AIM OF THE EXERCISE ->
Gather every line in the data below that contains the string "Szczecina", and list those lines.

Saved entries:
##########

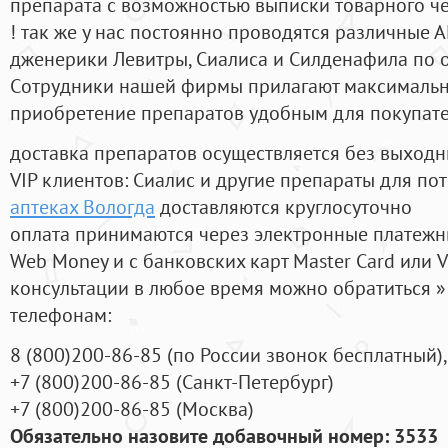
препарата с возможностью выписки товарного ч
! так же у нас постоянно проводятся различные
дженерики Левитры, Сиалиса и Силденафила по 
Cотрудники нашей фирмы прилагают максимальны
приобретение препаратов удобным для покупат
доставка препаратов осуществляется без выходн
VIP клиентов: Сиалис и другие препараты для пот
аптеках Вологда
доставляются круглосуточно
оплата принимаются через электронные платежн
Web Money и с банковских карт Master Card или V
консультации в любое время можно обратиться
телефонам:
8
(800
)200-86-85
(
по России звонок бесплатный),
+7
(800
)200-86-85
(
Санкт-Петербург)
+7
(800
)200-86-85
(
Москва)
Обязательно назовите добавочный номер: 3533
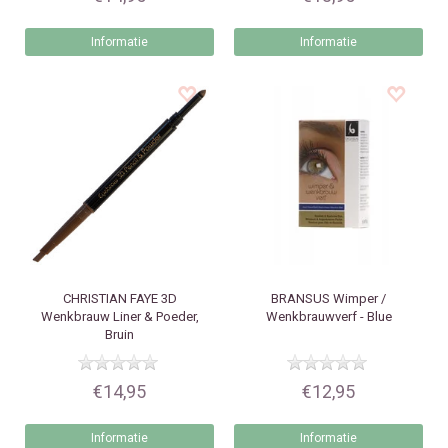
Informatie
Informatie
CHRISTIAN FAYE
3D
BRANSUS
Wimper /
Wenkbrauw Liner & Poeder,
Wenkbrauwverf - Blue
Bruin
€14,95
€12,95
Informatie
Informatie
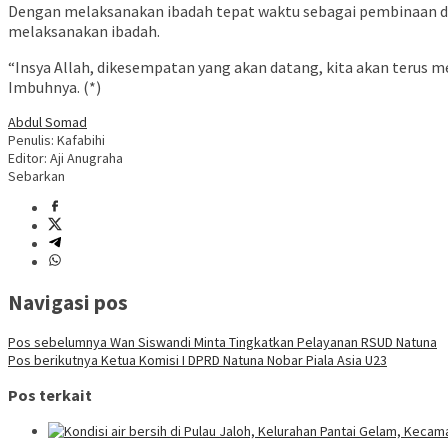
Dengan melaksanakan ibadah tepat waktu sebagai pembinaan da
melaksanakan ibadah.
“Insya Allah, dikesempatan yang akan datang, kita akan terus me
Imbuhnya. (*)
Abdul Somad
Penulis: Kafabihi
Editor: Aji Anugraha
Sebarkan
Navigasi pos
Pos sebelumnya
Wan Siswandi Minta Tingkatkan Pelayanan RSUD Natuna
Pos berikutnya
Ketua Komisi I DPRD Natuna Nobar Piala Asia U23
Pos terkait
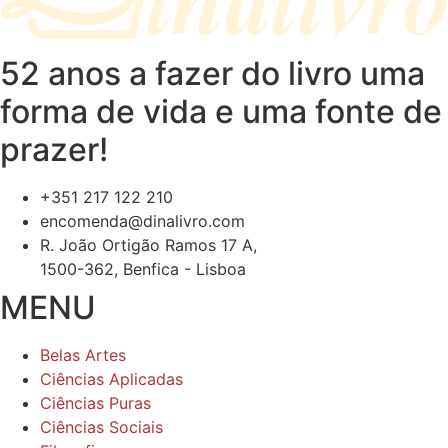
52 anos a fazer do livro uma
forma de vida e uma fonte de
prazer!
+351 217 122 210
encomenda@dinalivro.com
R. João Ortigão Ramos 17 A,
1500-362, Benfica - Lisboa
MENU
Belas Artes
Ciências Aplicadas
Ciências Puras
Ciências Sociais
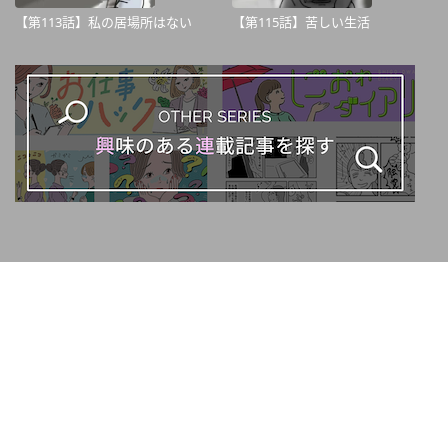
【第113話】私の居場所はない
【第115話】苦しい生活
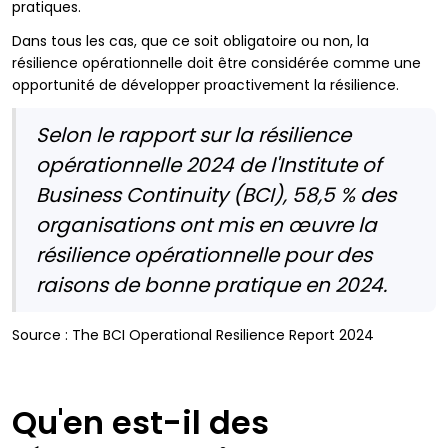
pratiques.
Dans tous les cas, que ce soit obligatoire ou non, la
résilience opérationnelle doit être considérée comme une
opportunité de développer proactivement la résilience.
Selon le rapport sur la résilience
opérationnelle 2024 de l'Institute of
Business Continuity (BCI), 58,5 % des
organisations ont mis en œuvre la
résilience opérationnelle pour des
raisons de bonne pratique en 2024.
Source : The BCI Operational Resilience Report 2024
Qu'en est-il des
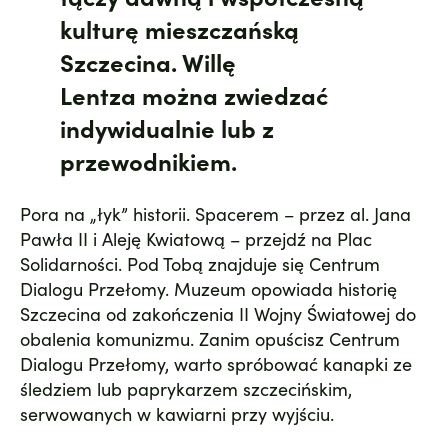
kulturę mieszczańską
Szczecina. Willę
Lentza można zwiedzać
indywidualnie lub z
przewodnikiem.
Pora na „łyk” historii. Spacerem – przez
al. Jana
Pawła II
i Aleję Kwiatową – przejdź na Plac
Solidarności. Pod Tobą znajduje się
Centrum
Dialogu Przełomy
. Muzeum opowiada historię
Szczecina od zakończenia II Wojny Światowej do
obalenia komunizmu. Zanim opuścisz Centrum
Dialogu Przełomy, warto spróbować kanapki ze
śledziem lub paprykarzem szczecińskim,
serwowanych w kawiarni przy wyjściu.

##########

TASK RESPONSE ->
Szczecina. Willę
Szczecina od zakończenia II Wojny Światowej do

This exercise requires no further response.